There may be a surge in international glass eel smuggling cases as the new fishing season gets underway across Europe, TRAFFIC, an international organisation monitoring wildlife trade, has warned. The group is also urging enforcement authorities to maintain their vigilance and ensure those catching eels are doing so legally.
Fishing of young European Eels Anguilla Anguilla – so-called “glass eels” – is permitted in European waters at certain times of the year: the exact dates vary by country but usually run sometime between November and May the following year. Glass eels are then traded for farming, restocking or consumption within the European Union (EU).
The European Eel is considered Critically Endangered on the IUCN Red List and their international commercial trade to or from the EU was stopped in December 2010 after the EU concluded it was too risky to allow it to continue and imposed a zero-import/export policy, which still remains in place.
Prior to that, permit-regulated international trade was allowed under an Appendix II listing in the Convention on International Trade in Endangered Species of Wild Fauna and Flora (CITES) and the equivalent Annex B listing on the EU Wildlife Trade Regulations, which came into force in March 2009.
Despite these measures, according to Europol, during the 2018 to 2019 fishing season, some 5,789 kg of European Eels illegally in trade were seized and 154 suspected smugglers arrested. The glass eels are taken to Asia where they are grown into adults for human consumption. Just last month, authorities in France seized 90 kg of glass eels at Paris-Charles De Gaulle airport en route from Southwest France to China.
“Illegal trade in European Eels, particularly glass eels, is the most serious wildlife crime issue the EU currently faces,” said Hiromi Shiraishi, TRAFFIC’s eel trade expert.
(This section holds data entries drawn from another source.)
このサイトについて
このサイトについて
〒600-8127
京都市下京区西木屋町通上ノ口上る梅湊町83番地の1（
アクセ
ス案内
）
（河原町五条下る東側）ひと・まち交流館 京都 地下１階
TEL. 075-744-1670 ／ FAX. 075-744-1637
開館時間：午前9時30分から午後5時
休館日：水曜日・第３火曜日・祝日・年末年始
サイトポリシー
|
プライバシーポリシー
“Traffickers exploited the last fishing season as an opportunity to smuggle glass eels to lucrative Asian markets and while TRAFFIC applauds the professional and intelligence-led criminal investigations which helped to disrupt the organised criminal syndicates orchestrating the trafficking, TRAFFIC urges relevant authorities to ensure they prevent further smuggling this season – European Eel populations simply cannot withstand the sustained illegal offtake.”
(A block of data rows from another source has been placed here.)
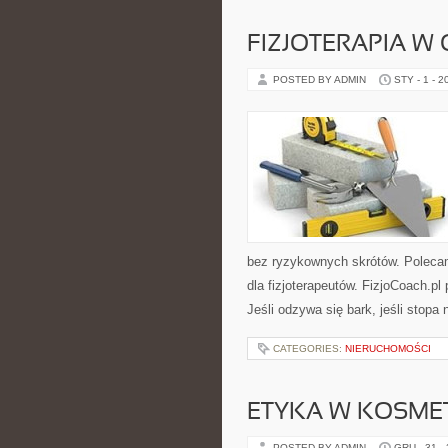
FIZJOTERAPIA W
POSTED BY ADMIN
STY - 1 - 2
bez ryzykownych skrótów. Polecamy 
dla fizjoterapeutów. FizjoCoach.pl
Jeśli odzywa się bark, jeśli stopa 
CATEGORIES:
NIERUCHOMOŚCI
ETYKA W KOSME
POSTED BY ADMIN
GRU - 31 -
Recent seizure data compiled by TRAFFIC implicate several EU Member States in illegal exports in recent years, increasingly to Southeast Asia – including Viet Nam and Thailand – which observers believe may be acting as a transit hub before re-export for farming in East Asia.
“International trafficking routes are fluid and can only be effectively brought under control through enhanced international enforcement co-operation backed up by strong deterrent penalties for those convicted of criminal activities,” said Shiraishi.
Illegal trade in eel meat is also a concern. Following the illegal export of glass eels to Asia and their growing out in farms, European Eel meat could be imported into the EU and other markets, falsely declared as other species of eel.
At the 18th meeting of the Conference of the Parties to CITES (CITES CoP18) last August, European Eel range states were asked to develop and implement measures to improve the traceability of eels in trade.
“The development of a harmonised European-wide traceability system for European Eel is a prerequisite to ensuring eel trade is kept on the straight and narrow,” said Shiraishi.